OFFSET
1,2
COMMENTS
Let k be a positive integer and consider the Pisano cycle of Fibonacci numbers modulo k. We define the "Pisano cycle modulo k shape" to be the 2-dimensional shape obtained by applying the following process:
Step 1: Start from the origin of a 2-dimensional grid.
Step 2: Consider the first number of the Pisano cycle: if it's 0, then stay still in the position you were before; otherwise, if it's even, then turn 90 degrees counterclockwise and take a 1-unit step; if it's odd, then turn 90 degrees clockwise and take a 1-unit step.
Step 3: Continue this process for all the numbers in the Pisano cycle modulo n.
Step 4: When you have applied the above rules to all the numbers, repeat the entire process again and again, each time starting from the position where the previous iteration ended.
Some shapes seem to repeat; for example, the shapes associated with k = 6, 12, 14 are the same.
The condition for being bounded is that after processing one iteration of the Pisano cycle then either current direction must be different from the initial direction or the current position must be the origin.
LINKS
Luca Onnis, Shape for n = 14
Luca Onnis, Shape for n = 499
Luca Onnis, Shape for n = 751
Luca Onnis, JavaScript p5 code for the graphic of the shape
Jacob Yatsko, A new way to look at Fibonacci numbers (23 Feb 2020).
EXAMPLE
For k = 2 the Pisano Cycle modulo 2 of the Fibonacci numbers is (1,1,0) and the shape obtained by iterating the process described above is a 1-unit square, which is bounded, so a(2) = 2.
PROG
(PARI) \\ P(n) gives n-th row of A161553.

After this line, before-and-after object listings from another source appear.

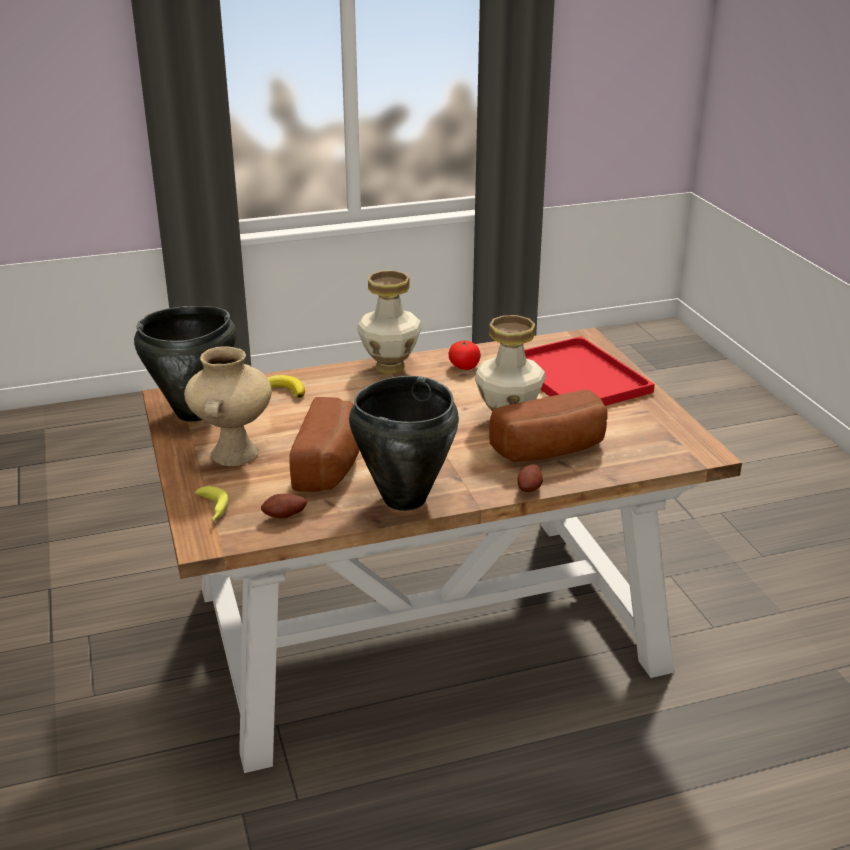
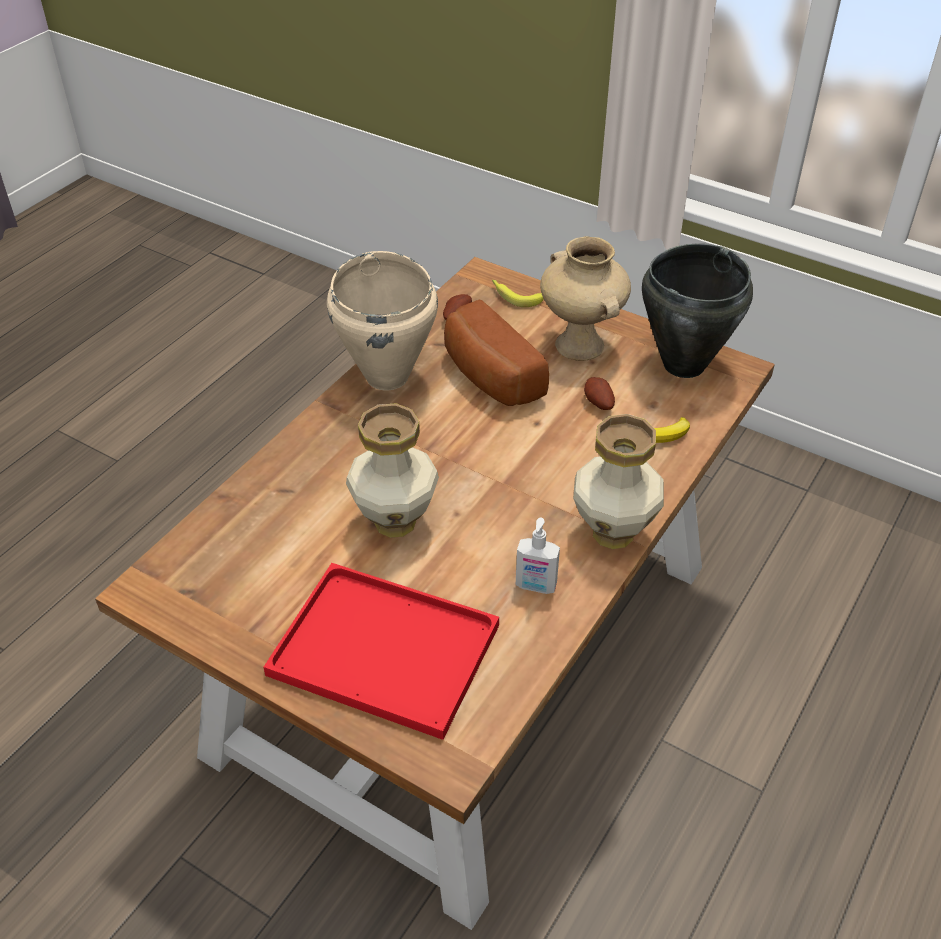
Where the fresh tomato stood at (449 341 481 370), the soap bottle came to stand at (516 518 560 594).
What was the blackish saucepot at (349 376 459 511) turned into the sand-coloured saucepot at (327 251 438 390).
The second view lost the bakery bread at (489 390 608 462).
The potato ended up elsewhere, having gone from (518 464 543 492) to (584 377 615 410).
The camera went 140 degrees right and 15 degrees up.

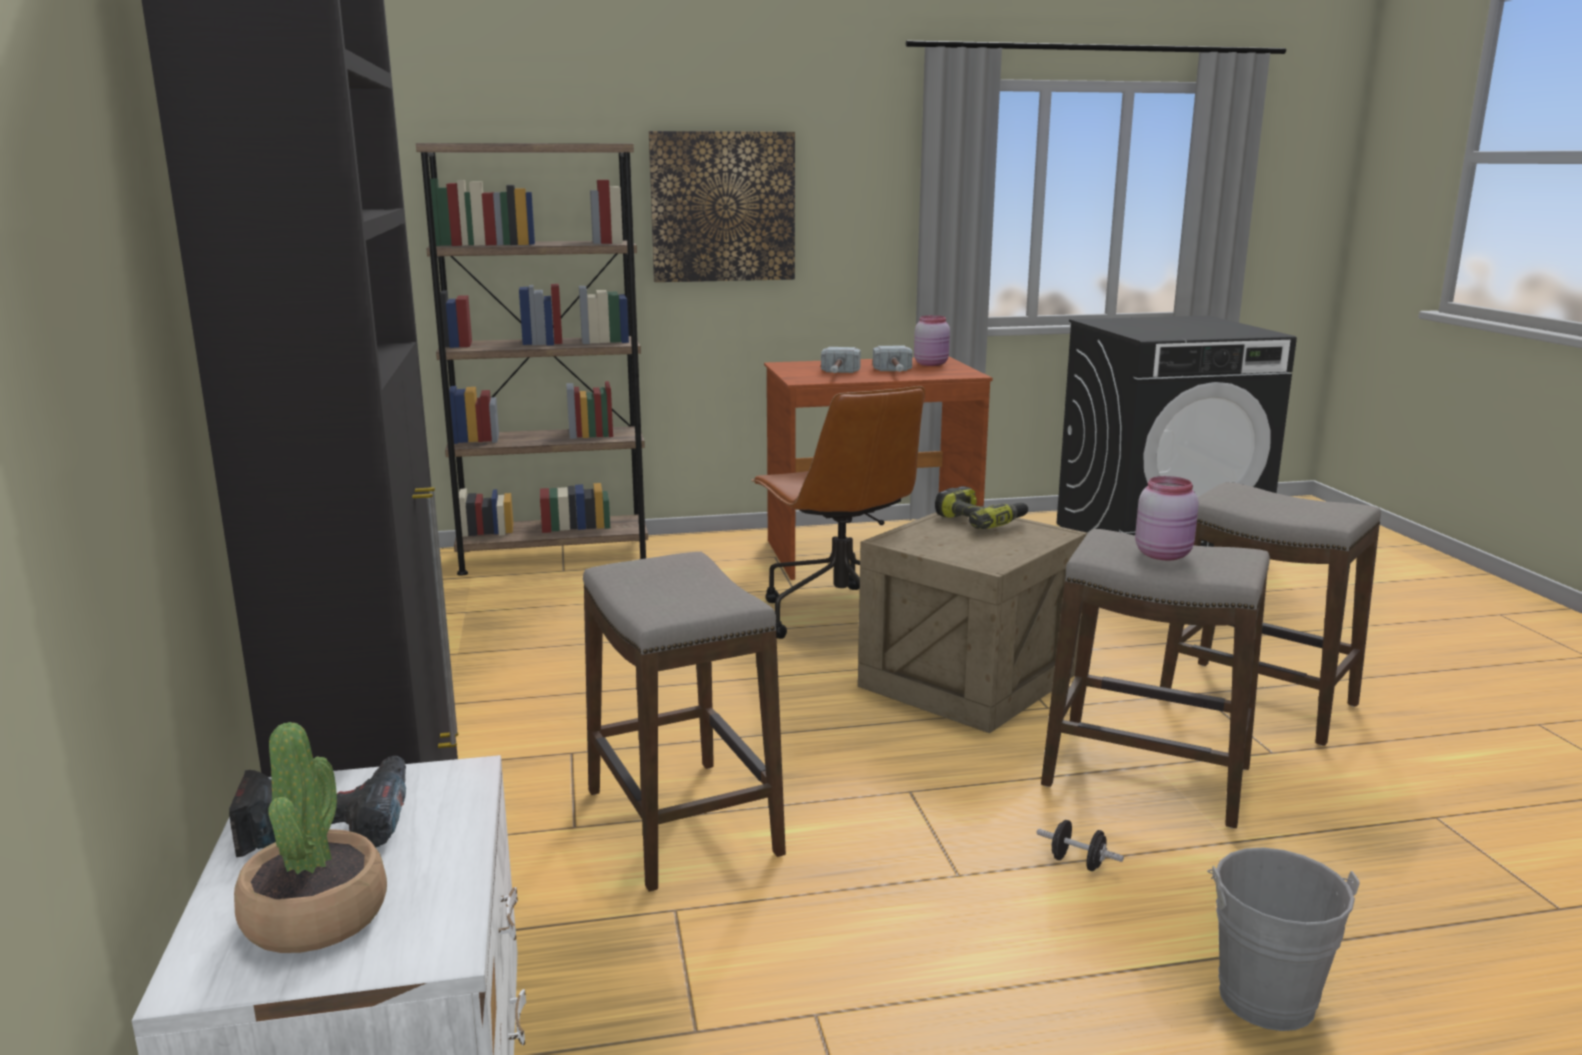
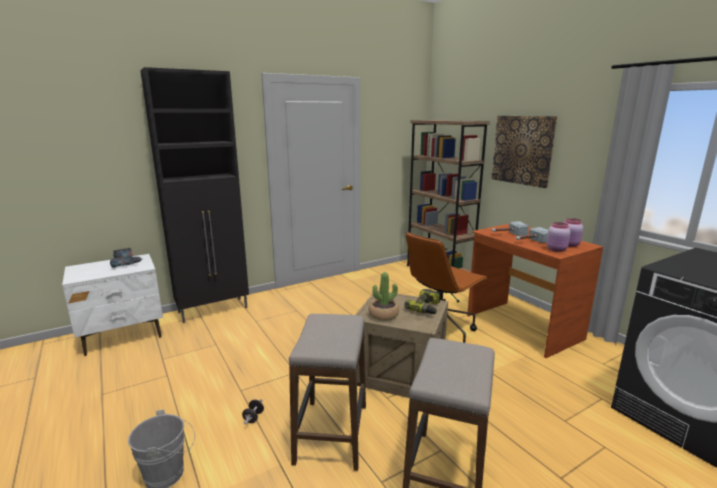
The pink preserve jar ended up elsewhere, having gone from (1135 476 1199 560) to (546 222 571 252).
The second view lost the stool at (583 552 786 892).
The potted plant ended up elsewhere, having gone from (234 722 387 953) to (369 272 399 321).
The camera went 70 degrees right and 0 degrees up.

P(n)={my(L=List([0]), X=Mod([1, 1; 1, 0], n), I=Mod([1, 0; 0, 1], n), M=X, k=1); while(M<>I, k++; M*=X; listput(L, lift(M[2, 2]))); Vec(L)}
isok(n)={my(s=P(n), x=0, y=0, dx=1, dy=0, t); for(i=1, #s, if(s[i], [dx, dy]=if(s[i]%2, [dy, -dx], [-dy, dx]); x+=dx; y+=dy)); (x==0&&y==0) || dx!=1}
select(isok, [1..100]) \\ Andrew Howroyd, Mar 05 2023
CROSSREFS
KEYWORD
nonn
AUTHOR
Luca Onnis, Mar 05 2023
STATUS
approved